Having read the post on Ruminations regarding the 15 things meme, I thought it was worth doing myself. It was fun to write and mostly came out in a single stream of consciousness last night. It puts in print, some of the things that are in my head regarding my relationship with my books over time: some historical, some current.
- I loved Dr Suess as a child, not just the rhymes but the pictures of odd things and escher like stairways and arches and such. My sister also loved Dr Suess and there are already arguments over who will get which. Though it seems our mother, showing foresight, has put my name in some and my sister’s name in others.
- As a child I had bad teeth, and required many fillings. The dentist was on the first floor in Burwood, overlooking Burwood Rd; across the road was a bookshop, The Bookworm I think. After each filling, mum would buy me one or two of Enid Blyton’s Famous Five series; a painful filling garnering two books as reward or perhaps compensation. I think I eventually acquired all 21 in this manner.
- As a child I wanted to own a children’s bookshop, then shut it down so that I could work my way through all the books, selfish bugger was I.
- I got a merit certificate in 6th class for library participation – simply because I’d borrowed the most books.
- One of my favourite books as a young lad, was “Palio: The Wildest Horse Race in the World“, about a horse race in Italy with various competing contradas, each named after an animal. When flicking through it a few years ago with my then partner, it opened to a page with the emblem of the Contrada of the Snail. I’d never considered that as a possible inspiration for the nickname I chose. She managed to procure, with much difficulty, a pennant from said contrada (as the book was based on real events), and it now hangs on my wall in the main room – a family crest of sorts.
- From my late teens, I bought lots of paperback SF, raiding the secondhand bookstores in Sydney, Ashwood’s especially. I read a lot of Asimov, Simak and other Golden Age writers.
- Growing up, I bought and read lots of series: Enid Blyton (Famous Five, Secret Seven, * of Adventure), The Hardy Boys, Nancy Drew (these two series read very similarly and were badly formulaic – written I suspect, by the same consortium of writers under the nom-de-plumes of Franklin W Dixon and Carolyn Keene), Biggles, Trixie Belden (these were 95c each, eventually increasing to $1.25 per book).
- I like nice books. I have lots of paperbacks many dog eared (often by me), but at some point I decided I liked hardcovers, probably early in the early Pratchett days as I couldn’t wait for the paperback to come out. These days, for books I like, I seek out special editions, or leather bound copies. I’m not necessarily interested in first editions but I do like the feel of a nice book in the hand while reading. All books are for reading, regardless of cost. I buy books I want to read.

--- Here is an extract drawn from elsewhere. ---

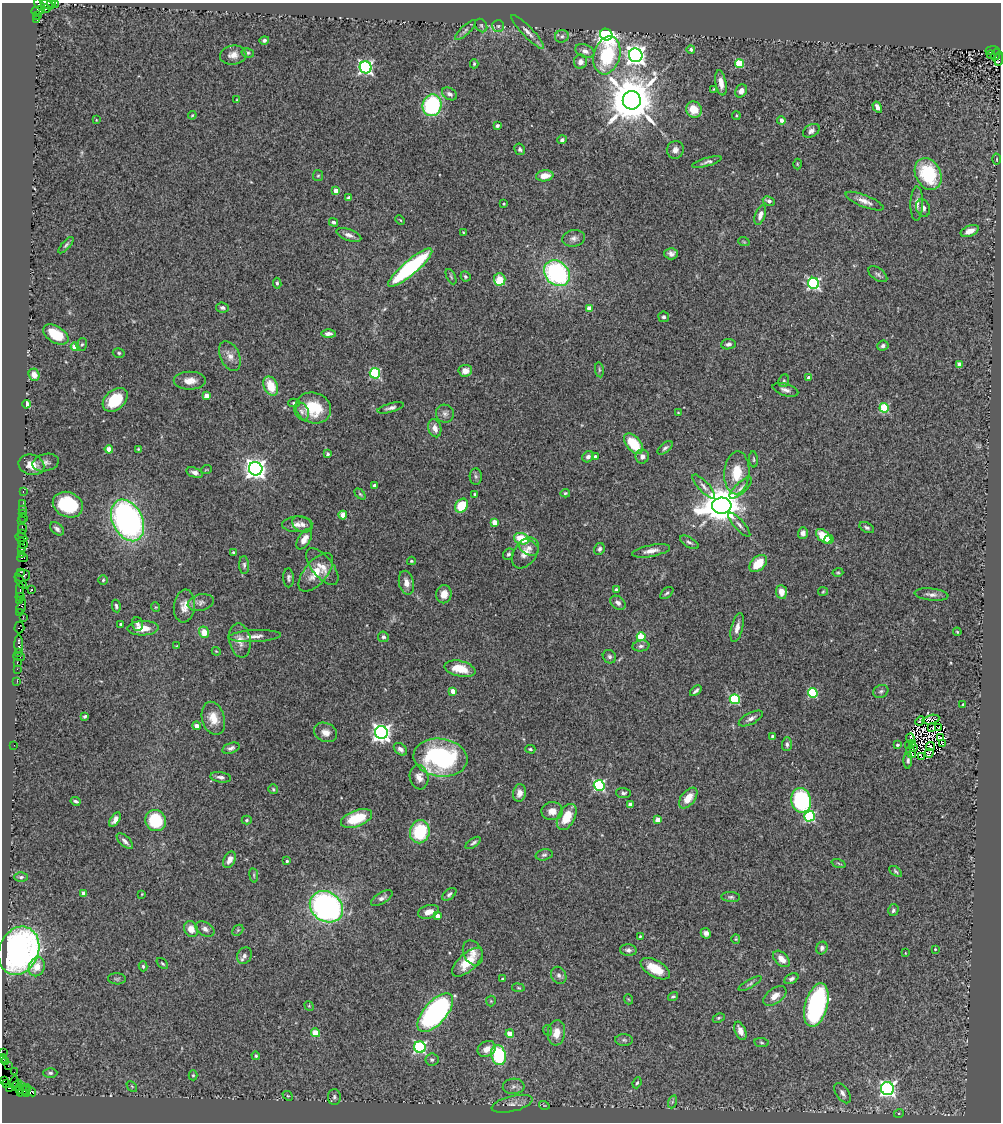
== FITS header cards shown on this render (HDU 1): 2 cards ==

- I like odd books: esoteric, out there, generally unusual; especially if there are interesting pictures. One of my favourites of such is the Codex Seraphinianus. My former partner bought me a lovely copy of The Voynich Transcript and translated the french essay that introduced it. Both items are treasured and lie together in the bookcase beside my bed.
- In non fiction, I have a continuing interest in the History and Philosophy of Science which was my favourite major at uni. I have been slowly buying up all the books I used to photocopy.
- I like words and dictionaries. I follow a few linguistic blogs and have a small collection of dictionaries…which seems to be increasing. As a corollary, I also collect reference books. The librarian in me likes having a good ready reference shelf beside the computer.
- I like reading online too and back in the mid 90s on an old version of my website (annotated collection of links and other bits), I had htmlised Gutenberg’s version of HG Wells’ The Time Machine, along with some poetry.
- I have managed to cull, or weed, a few hundred books from my collection…which took everyone by surprise. I then replaced them with a few hundred books of dad’s, that I chose out of the 3,000 or so that he left behind. They are intermingled on the shelves with my own.
- For the first time in over a decade, all my books are in one place and on shelves, all visible. When I moved out of home, I left lots of books behind. Over the years I slowly packed my books and moved them out. For several years, they resided in boxes under my bed…and beside my bed. Even back when I lived in the parental home, to maximise space I would double stack the shelves ie one row in front of another so you had to move books in front to see what was behind. Now all titles are easily viewable.
- At a rough estimate, I currently have around 2,000 books. I plan to eventually add them all to my LibraryThing account which I hope, will make it easier to keep track of what I have.
I’d better stop there before I get carried away.